TASK: Reproduce the backpropagation excerpt starting at "# update weights" and ending at "upon the function)", swapping "err_delta" for "error_delta" throughout.

EXCERPT:
===============
In forward propagation, input is multiplied with weights and resultant output is passed as input to hidden layers and finally output is carried at final layer.

Below function `feed_forward_pass()` takes input as argument and produces the output by multiplying with weights in sequential layers. It return final layer output and also all the layers outputs which can be useful in backpropagation.  


In [None]:
def feed_forward_pass(x_values):
    # forward
    input_layer = x_values
    hidden_layer = tang(np.dot(input_layer, weights[0]))
    # dot product of hidden layer output with weights and applying activation over it
    output_layer = tang(np.dot(hidden_layer, weights[1]))
    layers = [input_layer,hidden_layer,output_layer]
    # last layer is an output
    return layers, layers[2]

#### Backpropagation

Backpropagation is an algorithm commonly used to train neural networks. When the neural network is initialized, weights are set for its individual elements, called neurons. Inputs are loaded, they are passed through the network of neurons, and the network provides an output for each one, given the initial weights. Backpropagation helps to adjust the weights of the neurons so that the result comes closer and closer to the known true result.

![image.png](https://cdn.iisc.talentsprint.com/CDS/BP.JPG)

In [None]:
# back propagation error through the network layers
def backward_pass(target_output, actual_output, layers):
    global weights
    # divergence of network output
    err = (target_output - actual_output)
    # backward from output to input layer
    # propagate gradients using chain rule
    for backward in range(2, 0, -1):
        err_delta = err * derivative_tang(layers[backward])
        # update weights using computed gradient
        weights[backward - 1] += learning_rate * np.dot(layers[backward - 1].T, err_delta)
        # propagate error using updated weights of previous layer
        err = np.dot(err_delta, weights[backward - 1].T)
    return err

#### Activation functions

Activation function is used to determine the output of neural network like yes or no. It maps the resulting values in between 0 to 1 or -1 to 1 etc. (depending upon the function)

In [None]:
# activation functions
def tang(y):
    return np.tanh(y)
===============
RECORD EXCERPTS:

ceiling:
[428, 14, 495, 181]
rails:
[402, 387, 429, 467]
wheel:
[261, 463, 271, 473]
===============
FINAL ANSWER:
# update weights using computed gradient
        weights[backward - 1] += learning_rate * np.dot(layers[backward - 1].T, error_delta)
        # propagate error using updated weights of previous layer
        err = np.dot(error_delta, weights[backward - 1].T)
    return err

#### Activation functions

Activation function is used to determine the output of neural network like yes or no. It maps the resulting values in between 0 to 1 or -1 to 1 etc. (depending upon the function)